Imfree, I think your PLL has become unlocked. Try as I will, I can make nothing of your post and must label it a non- sequitur. Unless - did you plan to have all of those lovely BBWs stand on their heads in a ring, holding hands, with their legs spread out in a V-shape, and use them for an antenna farm?


----------



## Adrian (Jun 12, 2010)

Ho Ho Tai said:


> Curvy Women Are Like A Drug? Yeah. Viagra.


HERE, HERE!!!


----------



## imfree (Jun 12, 2010)

Ho Ho Tai said:


> Imfree, I think your PLL has become unlocked. Try as I will, I can make nothing of your post and must label it a non- sequitur.
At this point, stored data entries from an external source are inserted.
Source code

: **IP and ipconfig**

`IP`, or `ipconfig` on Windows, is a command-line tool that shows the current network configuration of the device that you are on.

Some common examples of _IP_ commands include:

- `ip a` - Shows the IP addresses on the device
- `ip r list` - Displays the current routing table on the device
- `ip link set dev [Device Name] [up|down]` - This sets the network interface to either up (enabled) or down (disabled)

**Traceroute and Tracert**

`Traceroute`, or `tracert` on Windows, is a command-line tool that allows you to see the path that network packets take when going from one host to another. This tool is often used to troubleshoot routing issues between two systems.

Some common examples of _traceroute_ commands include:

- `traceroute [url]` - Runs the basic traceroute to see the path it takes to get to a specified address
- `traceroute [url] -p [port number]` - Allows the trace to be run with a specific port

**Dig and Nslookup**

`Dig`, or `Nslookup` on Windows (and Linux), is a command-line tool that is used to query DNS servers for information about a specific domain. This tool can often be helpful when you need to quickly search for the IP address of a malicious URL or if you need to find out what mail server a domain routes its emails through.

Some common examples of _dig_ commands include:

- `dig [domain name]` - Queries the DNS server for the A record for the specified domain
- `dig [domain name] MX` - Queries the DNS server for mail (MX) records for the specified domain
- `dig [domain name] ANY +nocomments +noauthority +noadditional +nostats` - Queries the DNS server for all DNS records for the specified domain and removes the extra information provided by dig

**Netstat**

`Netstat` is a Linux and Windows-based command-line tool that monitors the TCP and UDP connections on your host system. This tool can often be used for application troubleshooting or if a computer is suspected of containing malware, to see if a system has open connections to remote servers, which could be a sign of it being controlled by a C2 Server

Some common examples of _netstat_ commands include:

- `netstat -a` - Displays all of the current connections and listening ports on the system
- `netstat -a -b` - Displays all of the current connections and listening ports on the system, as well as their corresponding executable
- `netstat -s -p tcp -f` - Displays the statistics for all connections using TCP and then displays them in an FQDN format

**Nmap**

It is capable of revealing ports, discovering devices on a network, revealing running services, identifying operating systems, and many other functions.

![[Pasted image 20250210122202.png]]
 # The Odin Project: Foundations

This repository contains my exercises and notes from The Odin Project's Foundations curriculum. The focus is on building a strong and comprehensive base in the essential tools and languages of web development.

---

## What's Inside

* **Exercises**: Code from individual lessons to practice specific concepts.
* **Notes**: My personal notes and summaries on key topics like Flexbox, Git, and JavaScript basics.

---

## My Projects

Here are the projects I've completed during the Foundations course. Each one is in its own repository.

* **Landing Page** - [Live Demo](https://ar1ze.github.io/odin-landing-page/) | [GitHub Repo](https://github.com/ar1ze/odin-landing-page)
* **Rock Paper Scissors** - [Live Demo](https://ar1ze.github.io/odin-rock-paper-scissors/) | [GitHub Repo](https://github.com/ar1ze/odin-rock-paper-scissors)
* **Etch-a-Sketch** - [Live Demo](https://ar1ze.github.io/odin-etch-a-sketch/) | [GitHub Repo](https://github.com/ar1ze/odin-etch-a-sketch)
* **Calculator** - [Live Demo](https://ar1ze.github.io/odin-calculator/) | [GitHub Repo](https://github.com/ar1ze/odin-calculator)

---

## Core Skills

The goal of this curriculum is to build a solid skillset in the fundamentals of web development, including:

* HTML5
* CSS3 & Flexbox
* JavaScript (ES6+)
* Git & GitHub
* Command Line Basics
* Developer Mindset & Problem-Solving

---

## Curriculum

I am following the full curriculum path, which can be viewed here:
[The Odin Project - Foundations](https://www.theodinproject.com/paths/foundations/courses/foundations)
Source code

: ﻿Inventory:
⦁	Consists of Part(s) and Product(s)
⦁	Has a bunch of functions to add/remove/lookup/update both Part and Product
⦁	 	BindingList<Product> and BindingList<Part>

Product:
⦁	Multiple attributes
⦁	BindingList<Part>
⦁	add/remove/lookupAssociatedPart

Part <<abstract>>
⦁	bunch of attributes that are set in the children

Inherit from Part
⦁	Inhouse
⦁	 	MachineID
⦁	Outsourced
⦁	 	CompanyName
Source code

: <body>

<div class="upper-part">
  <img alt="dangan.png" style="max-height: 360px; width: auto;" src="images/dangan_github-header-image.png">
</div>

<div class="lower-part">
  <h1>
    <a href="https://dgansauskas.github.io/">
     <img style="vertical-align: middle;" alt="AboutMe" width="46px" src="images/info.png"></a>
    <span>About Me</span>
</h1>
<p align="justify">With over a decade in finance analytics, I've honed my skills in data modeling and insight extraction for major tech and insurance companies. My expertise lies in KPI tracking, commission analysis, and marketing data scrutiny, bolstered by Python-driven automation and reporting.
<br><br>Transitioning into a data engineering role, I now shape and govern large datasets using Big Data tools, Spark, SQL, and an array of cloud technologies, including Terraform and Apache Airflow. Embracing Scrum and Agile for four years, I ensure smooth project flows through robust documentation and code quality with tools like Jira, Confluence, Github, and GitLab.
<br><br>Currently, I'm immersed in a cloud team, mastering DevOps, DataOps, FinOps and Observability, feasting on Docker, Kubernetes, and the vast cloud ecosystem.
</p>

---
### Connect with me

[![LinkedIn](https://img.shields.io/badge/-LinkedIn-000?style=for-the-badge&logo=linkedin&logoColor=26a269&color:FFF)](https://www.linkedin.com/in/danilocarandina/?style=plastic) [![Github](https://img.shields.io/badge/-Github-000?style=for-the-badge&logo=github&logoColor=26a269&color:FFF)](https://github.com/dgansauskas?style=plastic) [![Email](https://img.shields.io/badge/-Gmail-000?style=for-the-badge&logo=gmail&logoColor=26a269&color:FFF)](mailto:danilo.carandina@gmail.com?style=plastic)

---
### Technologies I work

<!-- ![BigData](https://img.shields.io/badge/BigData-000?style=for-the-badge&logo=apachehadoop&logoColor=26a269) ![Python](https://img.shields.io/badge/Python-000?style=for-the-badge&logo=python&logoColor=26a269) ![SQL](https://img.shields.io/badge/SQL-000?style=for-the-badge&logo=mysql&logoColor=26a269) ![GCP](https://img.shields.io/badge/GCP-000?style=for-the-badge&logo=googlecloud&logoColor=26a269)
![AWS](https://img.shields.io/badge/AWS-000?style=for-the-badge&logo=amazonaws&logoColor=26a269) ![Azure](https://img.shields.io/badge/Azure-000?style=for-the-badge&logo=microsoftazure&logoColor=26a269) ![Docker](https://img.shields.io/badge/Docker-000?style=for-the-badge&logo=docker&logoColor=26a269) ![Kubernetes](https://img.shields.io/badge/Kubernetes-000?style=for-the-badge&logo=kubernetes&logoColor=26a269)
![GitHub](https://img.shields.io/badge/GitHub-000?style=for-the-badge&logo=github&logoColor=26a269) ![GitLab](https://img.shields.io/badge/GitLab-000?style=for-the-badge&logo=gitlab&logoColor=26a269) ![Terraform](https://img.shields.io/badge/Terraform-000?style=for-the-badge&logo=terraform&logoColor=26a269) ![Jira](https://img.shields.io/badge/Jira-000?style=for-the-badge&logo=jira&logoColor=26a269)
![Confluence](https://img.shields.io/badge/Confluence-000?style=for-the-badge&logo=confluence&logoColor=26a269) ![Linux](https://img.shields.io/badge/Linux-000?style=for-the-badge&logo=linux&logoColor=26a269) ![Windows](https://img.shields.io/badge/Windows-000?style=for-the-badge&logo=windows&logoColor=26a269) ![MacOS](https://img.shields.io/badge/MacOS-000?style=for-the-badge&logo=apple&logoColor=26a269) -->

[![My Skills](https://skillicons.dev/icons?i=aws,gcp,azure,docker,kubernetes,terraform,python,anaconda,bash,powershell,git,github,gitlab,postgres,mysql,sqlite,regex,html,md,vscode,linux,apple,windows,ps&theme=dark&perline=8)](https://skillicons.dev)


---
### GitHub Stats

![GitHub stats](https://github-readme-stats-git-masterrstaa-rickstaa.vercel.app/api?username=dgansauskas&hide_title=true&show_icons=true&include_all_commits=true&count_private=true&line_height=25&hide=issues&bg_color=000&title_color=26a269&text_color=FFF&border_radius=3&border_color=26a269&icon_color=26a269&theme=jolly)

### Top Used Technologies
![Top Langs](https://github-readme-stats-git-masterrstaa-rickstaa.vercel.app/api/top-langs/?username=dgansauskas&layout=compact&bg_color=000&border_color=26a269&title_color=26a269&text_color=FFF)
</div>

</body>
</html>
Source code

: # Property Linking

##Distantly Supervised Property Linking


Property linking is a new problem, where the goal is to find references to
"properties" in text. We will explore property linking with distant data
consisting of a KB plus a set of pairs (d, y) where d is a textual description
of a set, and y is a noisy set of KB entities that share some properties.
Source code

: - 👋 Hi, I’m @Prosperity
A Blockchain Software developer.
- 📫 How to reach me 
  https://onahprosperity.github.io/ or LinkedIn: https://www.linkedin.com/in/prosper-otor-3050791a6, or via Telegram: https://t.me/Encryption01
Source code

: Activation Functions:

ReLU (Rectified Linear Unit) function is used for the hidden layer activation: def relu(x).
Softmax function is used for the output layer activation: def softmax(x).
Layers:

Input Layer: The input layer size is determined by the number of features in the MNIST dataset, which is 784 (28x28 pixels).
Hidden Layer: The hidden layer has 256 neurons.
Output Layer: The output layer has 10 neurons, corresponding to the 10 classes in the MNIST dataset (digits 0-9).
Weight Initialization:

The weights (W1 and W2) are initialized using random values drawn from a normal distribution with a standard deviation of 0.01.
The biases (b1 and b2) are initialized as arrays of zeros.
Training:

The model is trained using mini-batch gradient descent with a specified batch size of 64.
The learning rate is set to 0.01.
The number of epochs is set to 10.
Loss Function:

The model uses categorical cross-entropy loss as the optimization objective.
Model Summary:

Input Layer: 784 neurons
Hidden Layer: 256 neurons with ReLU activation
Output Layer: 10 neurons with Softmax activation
Unless - did you plan to have all of those lovely BBWs stand on their heads in a ring, holding hands, with their legs spread out in a V-shape, and use them for an antenna farm?



Come to think of it, Ho, that would, be, by far,
the prettiest supporting structure any loop of
mine EVER had!:smitten:

Hmmmm......let's see.....three Gals standing
with a little more than 6 feet between each,
holding a single conductor about 3 feet high,
with the conductor lying on the ground at
each end would form a 3' X 20' loop, woo-
hoo!!!, more signal than an EarthRadio would
know what to do with. C'mon Girls!!!:smitten:


----------



## musicman (Jul 20, 2010)

Sorry to revive this old thread, but I just had an inspiration that seems related to the topic:

With apologies to Jimmy Buffett:
(or should that be "Jimmy Buffet"?)

Wastin' away again in B-B-W-ville,
Lovin' every pound; I never get tired.
Some people claim that it's a sick bastard's game,
But I know... it's the way that I'm wired.


----------



## Heyyou (Jul 21, 2010)

yes curvy women are like a drug. those are sexy plumpers


----------



## UnknownSpirit01 (Jul 28, 2010)

Surlysomething said:


> Why yes, we are.



Well, that should be obvious by now 
Curvey women are to me as a nerd is to WoW (if that's a good enough analogy), we have our own 'obsessions' :wubu::wubu::wubu: 
I must say, I love them all!


----------



## spiritangel (Jul 29, 2010)

ok boys line up and get addicted to me, form an orderly queue one at a time please 

tee hee hee


----------



## calauria (Jul 29, 2010)

Yes, curvy women are certainly addictive. I know I enjoy them.:wubu:


----------



## UnknownSpirit01 (Jul 29, 2010)

calauria said:


> Yes, curvy women are certainly addictive. I know I enjoy them.:wubu:



Ditto!
:smitten::smitten::smitten:


----------



## imfree (Jul 29, 2010)

spiritangel said:


> ok boys line up and get addicted to me, form an orderly queue one at a time please
> 
> tee hee hee





calauria said:


> Yes, curvy women are certainly addictive. I know I enjoy them.:wubu:





UnknownSpirit01 said:


> Ditto!
> :smitten::smitten::smitten:



I was addicted before the addiction was even cool!:smitten:


----------



## curveyme (Jul 31, 2010)

If we're a drug . . . I sure hope there is *NO EXPIRATION* date!!


----------